* **Задание**
Продолжите текст о поэзии Арсения Тарковского с того места, на котором он обрывается.

**** Исходный текст

Когда настала ночь, была мне милость
Дарована, алтарные врата
Отворены, и в темноте светилась
И медленно клонилась нагота,
И, просыпаясь: «Будь благословенна!» –
Я говорил и знал, что дерзновенно
Моё благословенье: ты спала,
И тронуть веки синевой вселенной
К тебе сирень тянулась со стола,
И синевою тронутые веки
Спокойны были, и рука тепла.

С одной стороны, предельно эротично – «алтарные врата отворены», «влажная сирень», а с другой – «милость», «будь благословенна», «царь».

Сам зачин, сравнивающий любовное свидание с двунадесятым праздником Богоявления (Крещения), задаёт высокий новозаветный регистр, и в этом же контексте, как бы в связи с крещением, появляется таинственный образ «слоистой и твёрдой воды». Но что это? Лёд? Зеркало? («С той стороны зеркального стекла».) Думается, неслучайно это выдающееся произведение звучит за кадром фильма «Зеркало» Андрея Тарковского, полного непрозрачных метафор.

«Несмотря на явные отсылки к Библии, – пишет поэт и литературовед Светлана Кекова в своей книге «Небо и земля Арсения Тарковского. Метаморфозы христианского кода» (2008), – “священный” слой в поэзии Тарковского не лежит на поверхности, а дан прикровенно…» Исследовательница указывает на стык эпох, на который пришлись годы жизни поэта, напоминает о годах воинствующего атеизма и продолжает: «Можно сказать, что… мы имеем дело с “катакомбной” эстетикой…»

С. Кекова напоминает также, что Тарковский учился у академика Вернадского, который снабжал его книгами о. Павла Флоренского и о. Сергия Булгакова и развил теологическое мышление поэта. По замечанию исследователя Т. Чаплыгиной, так складывалось у Арс. Тарковского, «последнего поэта Серебряного века», сложное соотнесение «знания и веры, ума и сердца, богопознания и богообщения, поступка и воздаяния за него, границ свободы духа и заблуждения, смерти и бессмертия человека».

Вспомню здесь и ещё одно сочинение Арсения Александровича, малоизвестное, датированное 1942 годом, о котором мне привелось писать в 1990-х.

Если б ты написала сегодня письмо,
До меня бы оно долетело само,

Пусть без марок, с помарками, пусть в штемпелях,
Без приписок и запаха роз на полях,

Пусть без адреса, пусть без признаний твоих,
Мимо всех почтальонов и почт полевых,

Пусть в землянку, сквозь землю, сюда, – всё равно
До меня бы само долетело оно.

Напиши мне хоть строчку одну, хоть одну
Птичью строчку из гласных сюда, на войну.

Что письмо! Хорошо, пусть не будет письма,
Ты меня и без писем сводила с ума,

Стань на Запад лицом, через горы твои,
Через сини моря иоа аои.

********
**** Фрагменты данных

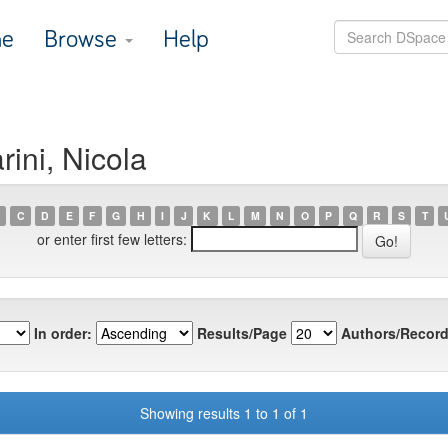
e
Browse
Help
ini, Nicola
C
D
E
F
G
H
I
J
K
L
M
N
O
P
Q
R
S
T
or enter first few letters:
In order:
Results/Page
Authors/Record
Showing results 1 to 1 of 1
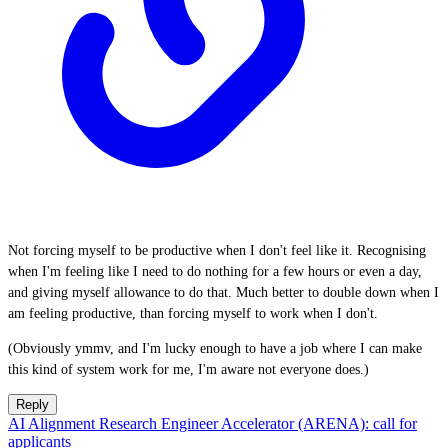
Not forcing myself to be productive when I don't feel like it. Recognising
when I'm feeling like I need to do nothing for a few hours or even a day,
and giving myself allowance to do that. Much better to double down when I
am feeling productive, than forcing myself to work when I don't.
(Obviously ymmv, and I'm lucky enough to have a job where I can make
this kind of system work for me, I'm aware not everyone does.)
Reply
AI Alignment Research Engineer Accelerator (ARENA): call for
applicants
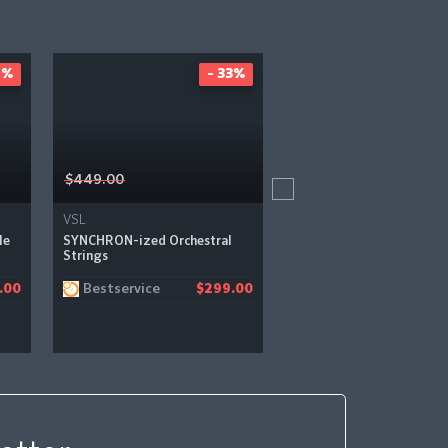
2%
- 33%
-
$449.00
$399.00
VSL
VSL
le
SYNCHRON-ized Orchestral
SYNCHRON-ized Percuss
Strings
Bestservice
Bestservice
.00
$299.00
$2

********

* **Результат**
Хоть мгновенье одно без пространств и времён,
Только крылья мелькнут сквозь запутанный сон,

И, взлетая, дыханье на миг затаи –
Через горы-моря иоа аои!

Только медленный раскат, постепенный подъём, – выводит на эту высоту, когда слова шелухой упадают куда-то вниз, а ввысь уходит «чистый звук», чистая музыка, уже одна – сплошь – любовь, тоска, боль, «птичья строчка из гласных». Это невозможно придумать, до этого невозможно дописаться, доработаться, доскрипеть, цепляясь за твердыню мастерства содранными ногтями. Это может быть только ниспослано – не выпрошено, не отнято, не украдено. Чистый, призывный, страдающий звук: иоа аои!

Молитва? Заклинание, выше которого человек уже ничего не может произнесть?

По неизвестным нам причинам автор не включал это сочинение в корпус основных произведений.

«Я снова пойду за Великие Луки, чтоб снова мне крестные муки принять», – написал Тарковский, фронтовик, тяжело раненный в 1943 г. под Городком Витебской области и перенёсший несколько ампутаций левой ноги. Вот пример смиренного, патриотичного, подлинно христианского понимания своего сыновнего долга перед Отчизной. Поэт честен, говоря о себе: «равнодушием отчей земли не обидел».

По-особому пронзает короткое и ёмкое (что не в ущерб его напевности), удивительной силы стихотворение «Иванова ива» (1958), впоследствии неоднократно положенное разными композиторами на музыку:

Иван до войны проходил у ручья,
Где выросла ива неведомо чья.
Не знали, зачем на ручей налегла,
А это Иванова ива была.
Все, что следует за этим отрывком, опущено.